Senator Michael Moore (D-Millbury) said that besides the physical appearance of the Wayfinding Initiative, the plan will show a deeper investment in Worcester’s businesses, which will be critical in pulling the city out of recent economic downturns.

“The legislature needs to act in collaboration with cities and towns to help them expand their economic opportunities, especially in the time of what’s been called the Great Recession,” he said. “Worcester has a lot of great cultural and historical sites.”

Moore said that there are 3.5 million visitors coming to the city each year, and it only makes sense for the city to do more to promote that tourism and development.

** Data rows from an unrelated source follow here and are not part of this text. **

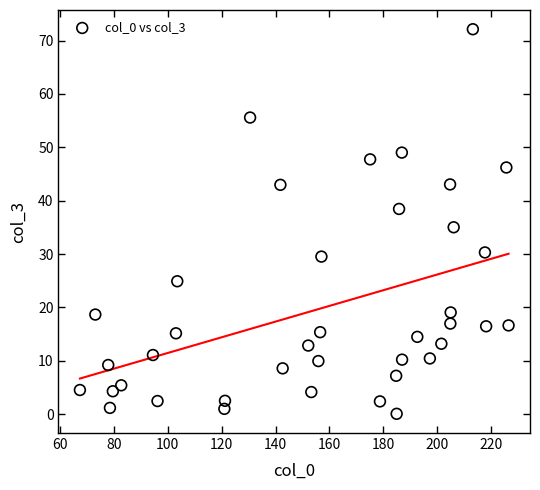

What Y value in the scatter plot is closest to 36?

35.0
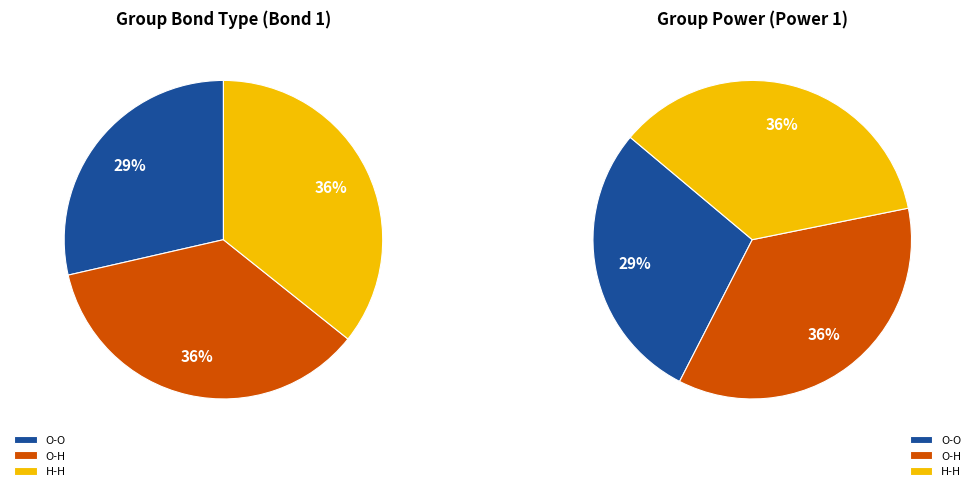

Between O-H and O-O, which is larger?

O-H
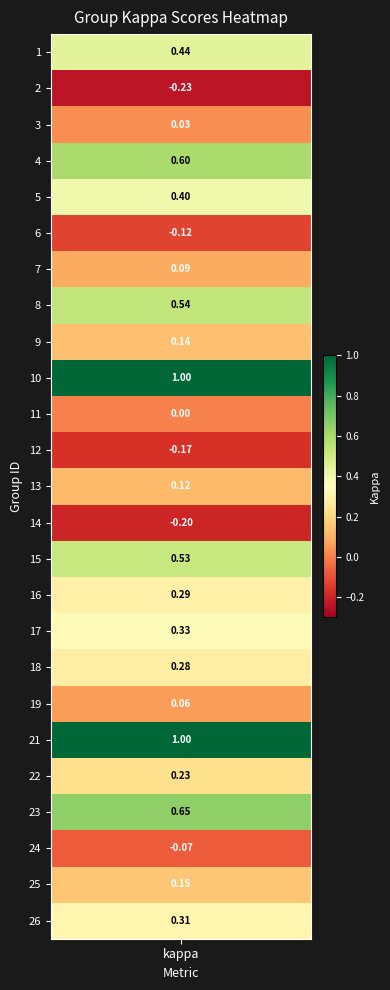

Is it true that the value at 12 is -0.2?

True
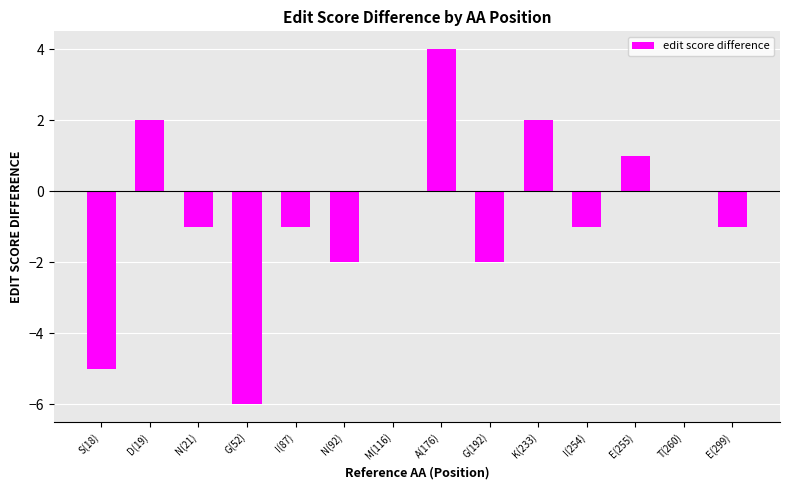

What is the greatest value displayed?

4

“Some of these locations that people may come to see in the city are spread out,” Moore said. “We don’t have one historical or cultural district. Having them spread out through the city, it makes sense to have some well-highlighted wayfinding systems can help hopefully increase tourism and therefore the local economy.”

Dividing the City

While Worcester has been criticized for having a difficult layout, the city’s Cultural Commission made the decision that dividing the city is the best way to tackle the problem.

“The Wayfinding project will be there to guide people through the city and help people navigate the city’s districts,” Williams said. The project will break down the city into Washington Square, Salisbury, Canal, Downtown, Shrewsbury Street, Main South, Elm Park and South Worcester with various cultural and public destination points linked to each district.

The EcoTarium’s President, who was also highly involved in the project said that directing people to sections of the city will help people locate what they want.

“A good part of our visitors come from Natick West,” Pitcher said. “As they enter Worcester currently, there’s no official way to get people and show them through the different cultural districts. For example, the best way to get to the EcoTarium is via Belmont Street, but people are not aware of that.”

Small Businesses are Still King

Moore said that this push shows that small businesses are the key to helping Central Mass overcome the recession.

“When it helps the local economy it’s the small local businesses that it’s helping. Everyone thinks of big manufacturing when they think of pushing jobs, but 86 percent of economy is small business,” he said. “So if we’re going to continue the recovery, we need to continue that investment.”

Moore said that this is adding with other projects to bring Worcester a strong future.

“If you look at everything that has been going on in the last four years and development, there are significant investments here, and as the economy improves, it will pay off,” he said. “I think it’s important to focus on the local economy. This is an investment in local infrastructure.”